Approximately one to two-thirds of patients with autoimmune TTP display ADAMTS13-specific CICs. A thorough investigation of the prognostic relevance of ADAMTS13-specific CIC levels in autoimmune TTP is warranted.
ADAMTS13 特异性循环免疫复合物(CICs)的形成可能是自身免疫性血栓性血小板减少性紫癜(TTP)的病理生理机制,但尚未进行系统研究。
(a)开发 ADAMTS13 特异性 CIC 的检测方法;(b)评估其在自身免疫性 TTP 中的患病率;(c)评估其与自身免疫性 TTP 患者的 ADAMTS13 相关测量和临床特征的相关性。

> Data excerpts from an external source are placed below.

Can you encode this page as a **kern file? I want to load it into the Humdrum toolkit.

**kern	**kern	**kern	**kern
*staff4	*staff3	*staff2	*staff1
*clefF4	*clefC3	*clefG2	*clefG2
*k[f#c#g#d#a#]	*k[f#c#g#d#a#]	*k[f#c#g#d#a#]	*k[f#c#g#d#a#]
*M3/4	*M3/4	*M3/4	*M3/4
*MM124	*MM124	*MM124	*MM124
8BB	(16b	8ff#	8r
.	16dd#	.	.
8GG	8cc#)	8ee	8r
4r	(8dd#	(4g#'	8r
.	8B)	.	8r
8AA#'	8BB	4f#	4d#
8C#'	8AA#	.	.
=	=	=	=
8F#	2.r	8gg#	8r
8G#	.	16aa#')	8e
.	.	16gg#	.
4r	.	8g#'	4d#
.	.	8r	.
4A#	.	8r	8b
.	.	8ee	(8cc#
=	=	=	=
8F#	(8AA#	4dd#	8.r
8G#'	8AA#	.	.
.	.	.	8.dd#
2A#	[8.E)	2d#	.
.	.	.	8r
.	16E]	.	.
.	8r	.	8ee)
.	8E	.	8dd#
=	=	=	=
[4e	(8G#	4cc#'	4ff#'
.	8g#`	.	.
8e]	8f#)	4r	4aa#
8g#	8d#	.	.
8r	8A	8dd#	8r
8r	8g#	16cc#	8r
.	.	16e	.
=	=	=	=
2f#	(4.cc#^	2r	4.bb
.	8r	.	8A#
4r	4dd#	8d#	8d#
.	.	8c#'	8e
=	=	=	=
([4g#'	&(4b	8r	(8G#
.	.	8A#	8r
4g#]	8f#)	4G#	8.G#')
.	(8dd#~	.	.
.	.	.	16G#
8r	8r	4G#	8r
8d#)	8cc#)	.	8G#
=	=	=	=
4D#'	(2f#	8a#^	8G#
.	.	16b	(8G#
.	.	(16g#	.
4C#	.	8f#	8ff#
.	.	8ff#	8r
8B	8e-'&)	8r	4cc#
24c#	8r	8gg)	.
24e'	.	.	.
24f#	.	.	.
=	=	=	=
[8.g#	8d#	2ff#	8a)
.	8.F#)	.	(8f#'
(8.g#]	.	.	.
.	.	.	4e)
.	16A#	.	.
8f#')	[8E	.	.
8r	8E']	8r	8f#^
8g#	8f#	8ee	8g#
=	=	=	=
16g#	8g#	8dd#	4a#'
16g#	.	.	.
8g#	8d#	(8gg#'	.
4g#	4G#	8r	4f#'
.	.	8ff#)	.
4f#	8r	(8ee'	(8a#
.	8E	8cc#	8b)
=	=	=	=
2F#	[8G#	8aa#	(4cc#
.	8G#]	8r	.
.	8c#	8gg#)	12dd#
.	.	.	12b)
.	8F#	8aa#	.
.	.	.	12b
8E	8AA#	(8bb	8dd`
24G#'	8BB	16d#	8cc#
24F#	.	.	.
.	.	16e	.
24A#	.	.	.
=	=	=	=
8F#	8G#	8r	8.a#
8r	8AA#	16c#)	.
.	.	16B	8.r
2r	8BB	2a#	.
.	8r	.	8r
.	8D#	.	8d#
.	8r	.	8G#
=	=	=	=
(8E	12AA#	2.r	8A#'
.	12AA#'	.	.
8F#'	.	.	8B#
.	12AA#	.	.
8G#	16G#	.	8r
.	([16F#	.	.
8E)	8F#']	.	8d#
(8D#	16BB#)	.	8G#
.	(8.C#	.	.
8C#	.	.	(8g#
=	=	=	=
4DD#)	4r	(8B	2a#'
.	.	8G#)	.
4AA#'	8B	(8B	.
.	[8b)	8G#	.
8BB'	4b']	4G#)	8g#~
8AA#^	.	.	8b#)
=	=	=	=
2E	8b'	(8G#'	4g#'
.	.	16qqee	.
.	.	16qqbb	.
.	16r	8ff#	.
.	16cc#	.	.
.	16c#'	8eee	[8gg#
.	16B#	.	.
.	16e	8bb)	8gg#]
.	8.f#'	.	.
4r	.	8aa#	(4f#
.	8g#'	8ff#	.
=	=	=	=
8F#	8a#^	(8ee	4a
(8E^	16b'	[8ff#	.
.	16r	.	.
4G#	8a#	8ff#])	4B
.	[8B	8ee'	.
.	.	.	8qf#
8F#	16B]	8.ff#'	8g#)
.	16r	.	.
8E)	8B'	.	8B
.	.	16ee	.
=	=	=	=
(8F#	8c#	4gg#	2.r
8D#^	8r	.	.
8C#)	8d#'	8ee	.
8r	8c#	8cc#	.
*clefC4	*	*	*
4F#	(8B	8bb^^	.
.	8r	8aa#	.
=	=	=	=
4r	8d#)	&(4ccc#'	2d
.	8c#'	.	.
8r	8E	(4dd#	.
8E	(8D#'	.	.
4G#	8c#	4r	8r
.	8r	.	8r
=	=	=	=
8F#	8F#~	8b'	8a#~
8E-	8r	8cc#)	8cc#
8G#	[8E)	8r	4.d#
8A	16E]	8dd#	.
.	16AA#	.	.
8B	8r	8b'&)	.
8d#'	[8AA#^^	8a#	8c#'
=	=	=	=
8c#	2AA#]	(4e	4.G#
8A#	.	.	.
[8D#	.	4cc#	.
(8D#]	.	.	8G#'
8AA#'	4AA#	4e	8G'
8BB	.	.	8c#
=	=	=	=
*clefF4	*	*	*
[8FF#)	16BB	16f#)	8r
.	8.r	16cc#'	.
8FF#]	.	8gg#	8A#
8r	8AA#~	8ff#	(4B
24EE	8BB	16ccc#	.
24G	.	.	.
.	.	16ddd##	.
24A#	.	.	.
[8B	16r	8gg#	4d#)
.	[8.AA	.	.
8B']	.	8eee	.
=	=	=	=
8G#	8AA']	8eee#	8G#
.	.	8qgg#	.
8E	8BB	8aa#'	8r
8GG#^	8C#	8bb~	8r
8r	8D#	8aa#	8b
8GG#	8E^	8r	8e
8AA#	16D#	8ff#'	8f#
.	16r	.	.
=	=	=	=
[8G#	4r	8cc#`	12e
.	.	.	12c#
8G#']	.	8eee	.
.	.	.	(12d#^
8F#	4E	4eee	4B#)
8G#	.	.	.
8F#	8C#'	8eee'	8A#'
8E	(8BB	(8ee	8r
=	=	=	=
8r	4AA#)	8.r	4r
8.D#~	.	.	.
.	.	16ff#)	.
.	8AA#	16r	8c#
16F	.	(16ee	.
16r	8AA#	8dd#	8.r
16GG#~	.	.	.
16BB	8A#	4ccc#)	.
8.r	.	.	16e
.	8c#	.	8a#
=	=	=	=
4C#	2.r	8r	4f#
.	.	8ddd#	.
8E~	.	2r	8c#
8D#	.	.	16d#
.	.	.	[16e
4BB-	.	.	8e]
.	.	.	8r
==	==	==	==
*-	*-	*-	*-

患者/方法:我们开发并验证了用于 ADAMTS13 特异性 CIC 的 ELISA 方法。在来自米兰 TTP 登记处(URL:http://www.ttpdatabase.org/)的 55 例自身免疫性 TTP 患者和 28 例对照中搜索 ADAMTS13 特异性 CIC。通过多元线性回归评估 ADAMTS13 特异性 CIC 水平与 ADAMTS13 活性、抗原、抗 ADAMTS13 IgG 和急性 TTP 临床特征之间的相关性。
新检测方法的内和间试验变异系数分别为 5.3%和 9.6%。在 36 例严重 ADAMTS13 缺乏和抗 ADAMTS13 自身抗体的患者中,ADAMTS13 特异性 CIC 的患病率为 47%(n=17;95%置信区间,32-63%)。在 19 例 ADAMTS13 活性降低但显然抗 ADAMTS13 自身抗体阴性的患者中,也检测到了 ADAMTS13 特异性 CIC。ADAMTS13 特异性 CIC 与 ADAMTS13 活性、抗原或抗 ADAMTS13 IgG 无关。在急性 TTP 患者中,ADAMTS13 特异性 CIC 水平的升高与达到缓解所需的血浆置换次数增加相关(每增加 0.1 个归一化 OD 值,β值为 2.9;95%置信区间,-0.7 至 6.5)。
大约有 1/3 至 2/3 的自身免疫性 TTP 患者存在 ADAMTS13 特异性 CIC。需要深入研究 ADAMTS13 特异性 CIC 水平在自身免疫性 TTP 中的预后相关性。